As we are boat people, I know what a bailout is, literally. A wave swamps the boat and all hands grab buckets. I don’t have to explain what bailing is, do I? If no more waves come and your captain knows what he’s doing, eventually the vessel finds an even keel again and all is well. If not, well…I hope you’re wearing your life jacket.
I thought of this when I recalled some of my earliest conversations with my friends here in Detroit, when I expressed wonder or frustration at the business practices of General Motors, Ford, Chrysler et al. The company was inevitably described as a battleship, an aircraft carrier, or some other very large seagoing vessel. And then they would add, “It can’t change direction quickly. But it can take a few hits and go through rough seas without too many problems.” I suppose that makes the credit crisis a Japanese torpedo hitting broadside. I hope $15 billion will buy enough buckets.

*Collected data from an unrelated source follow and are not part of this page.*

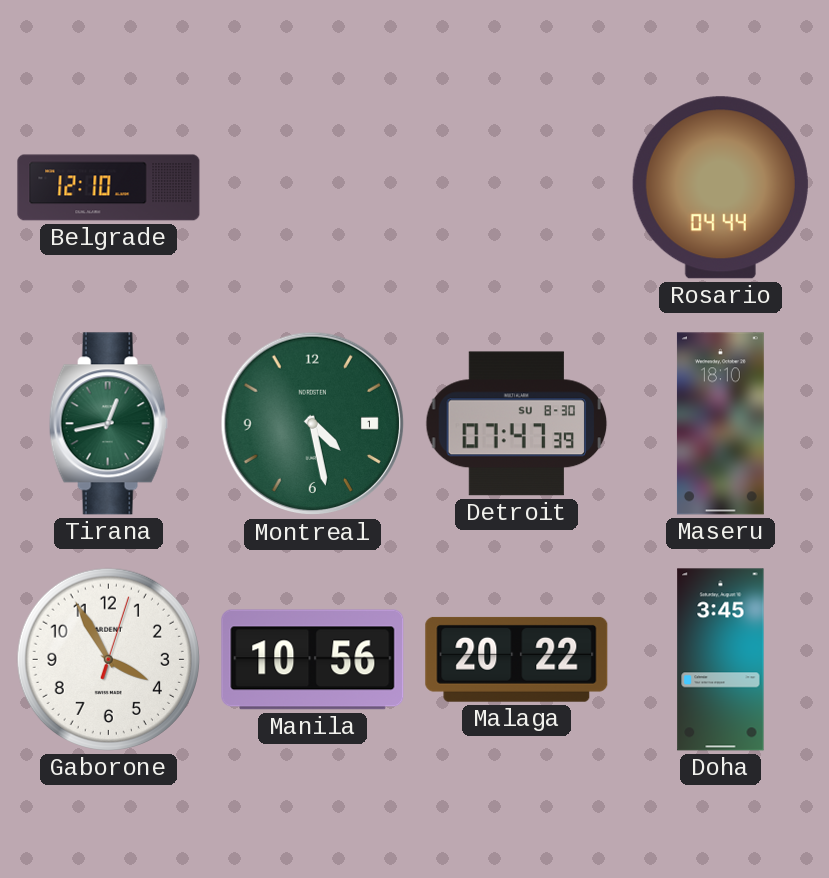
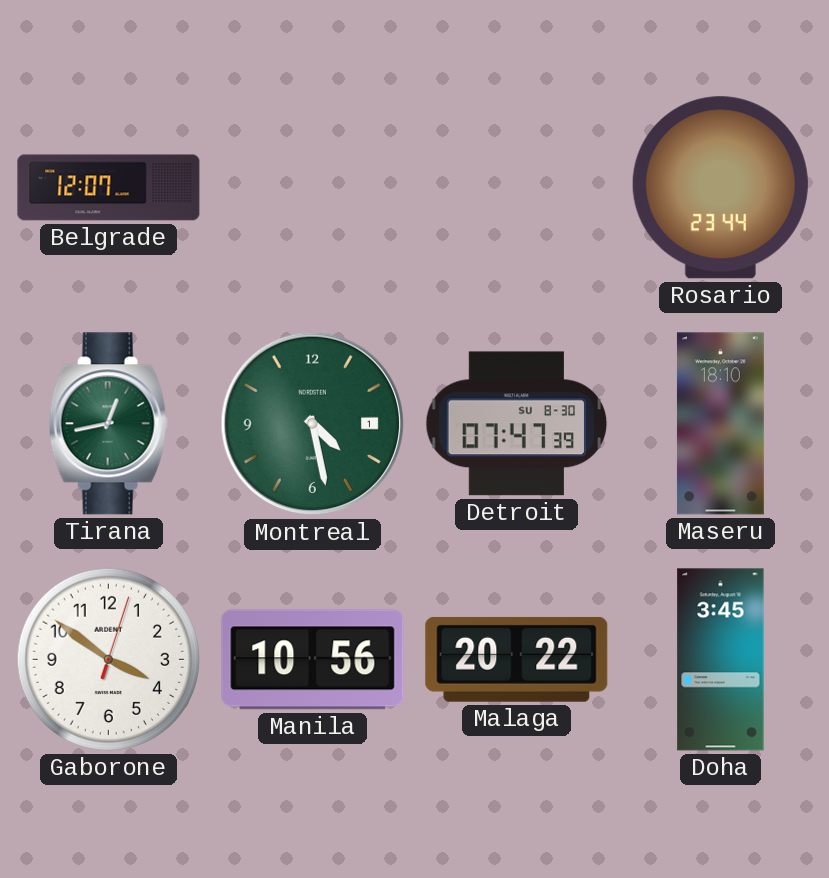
Belgrade: 12:10 -> 12:07
Rosario: 04:44 -> 23:44
Gaborone: 3:55 -> 3:51
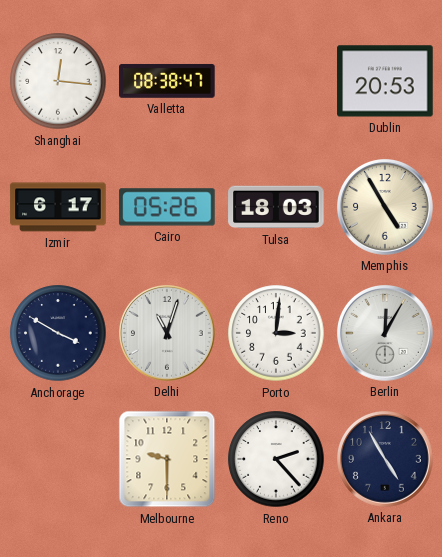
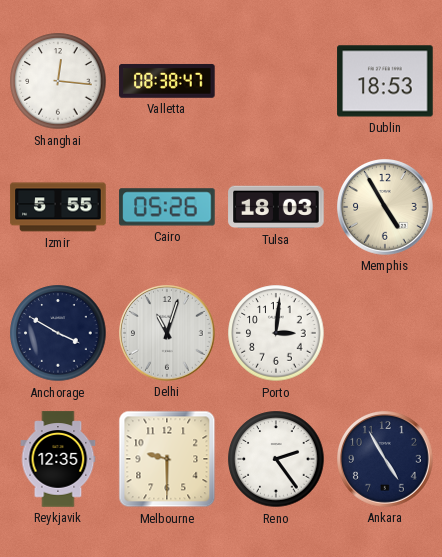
Dublin: 20:53 -> 18:53
Izmir: 6:17 -> 5:55
Berlin: 12:05 -> none
Reykjavik: none -> 12:35
Reno: 2:23 -> 2:24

I mention this because Freep columnist Brian Dickerson makes a few good points regarding Detroit topic No. 1 today:
The primary reason to be skeptical is that the congressional enforcers tasked with holding Detroit’s feet to the fire have done a glaringly atrocious job reforming their own, ahem, industry. The same lawmakers lambasting the auto industry for promising its retirees more benefits than it can afford continue to promise their own constituents more benefits than the U.S. Government can afford. The same Congress that wants to crucify the Detroit Three for their preoccupation with short-term profits is notorious for strategic visions that extend only to the next election.
Um, yeah. But let’s not think about that now. You all want to talk about the Illinois governor, right? Rod Blago-unspellable. I’d like to talk about him too, but my mouth is so agape after hearing all the ugly details that I fear my only contribution would be buh-buh-buh. Even by the standards of the Illinois governorship, this resets the scale. Whoever said, yesterday, that the guv is stupid? I think that’s right.
Anyway, I have a doctor’s appointment early today, so I must away. Talk, instead, about Hank Stuever’s simple thesis:
We live comfortably, if strangely, in a pseudo-Sapphic era in which seemingly every college woman with a MySpace page has kissed another girl for the camera; but for men who kiss men, it’s still the final frontier.
So, James Franco, what was it like to kiss Sean Penn in “Milk?” (And no one seemed to ask him the question I want to know: What’s it like to kiss a heavy smoker these days? It’s been so long since I did that, I totally forget.)
I’m off to get prodded. Into the shower.